It had started so a few short runs to try and finish the London Marathon. Never again. Until other marathons attracted attention, as did ever-greater extremes...As a mid- to back-of-the-pack athlete, Mark Roe was never going to set records or finish in the top 10%...that wasn't the point. The fitness gained, the camaraderie of fellow competitors and the enjoyment of the outdoors was enough of a reason to compete. But eventually, squeezing training for marathons alongside qualifying as a lawyer, something had to give. It was the fitness, camaraderie and enjoyment that lost. After four years of complete inactivity, Mark reflected on the stereotypical shadows he was now casting in early middle-age with little focus other than to excessive weight gain, an inability to sleep, irritability - all results of a poor lifestyle grabbed in between hours spent commuting or in the office. If nothing changed, the shadows would grow longer, darker, more serious...So Mark signed up to run the notoriously tough Marathon des 153 miles across the Moroccan Sahara in seven days. Running from Shadows is the author's honest account of his journey across those miles. Collapsing unconscious, dancing with scorpions, sleep deprivation and hallucinations were all part of a life-changing experience that saw him turn his back on his profession and emerge with a new purpose. With a foreword by Rory Coleman, finisher of 10 Marathon des Sables, over 800 marathons and ultra-marathons and holder of 9 Guinness World Records, this is a book for extreme endurance junkies and lovers of autobiographies.
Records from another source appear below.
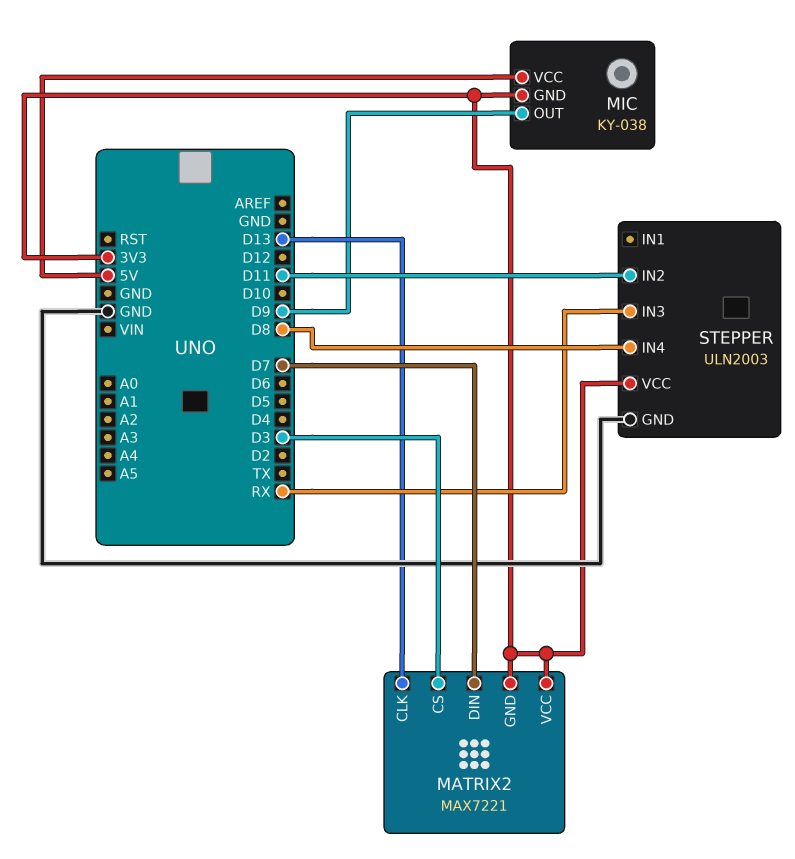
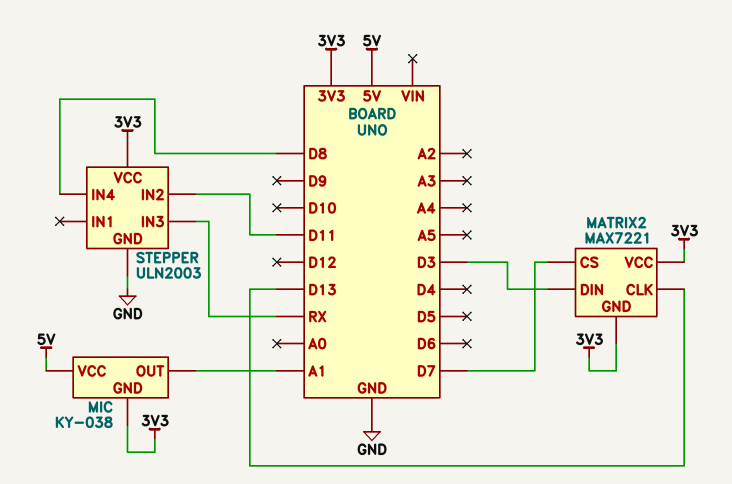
MATRIX2 pin CS: D3 -> D7
MATRIX2 pin DIN: D7 -> D3
MIC pin OUT: D9 -> A1

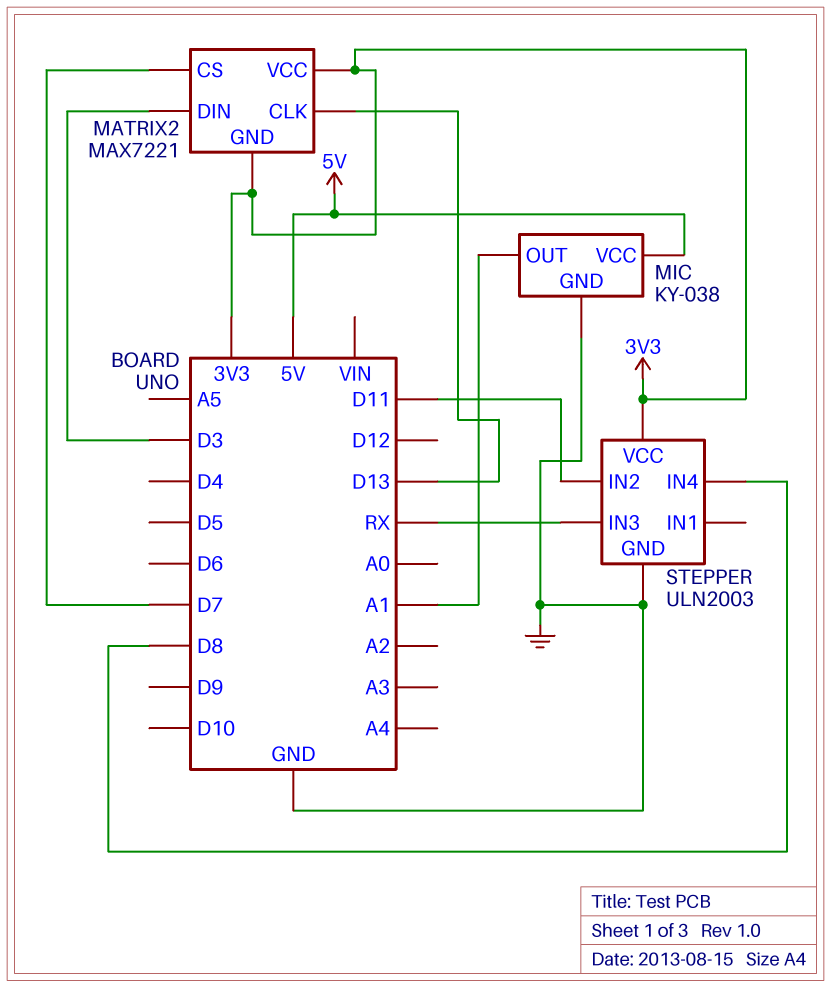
MIC pin GND: 3V3 -> GND

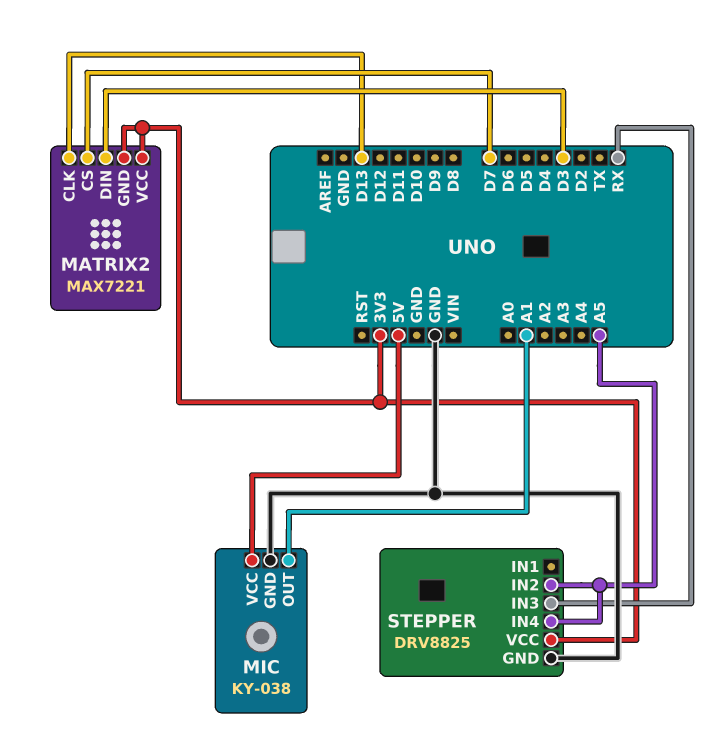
STEPPER: ULN2003 -> DRV8825
STEPPER pin IN2: D11 -> A5
STEPPER pin IN4: D8 -> A5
This is by far the best of the bunch of not that many accounts out there of actually running the Marathon des Sables: a really enjoyable read. It's autobiographical in nature and the author goes to some effort in actually explaining what was seen and experienced during the race . . . rather than the usual dull-as-dishwater accounts of "I started, I ran x miles, I ran some more, I finished in a time of y, [repeat until the end of the book]"). I personally found it very well written and humourous compared to so many of the poor books out there about sport, particularly running: a keeper.
A very interesting book about an unbelievably difficult ultramarathon. I learned a lot about what it takes to complete a race like this. The book could definitely have benefited from some editing, but the story made up for a lot of that.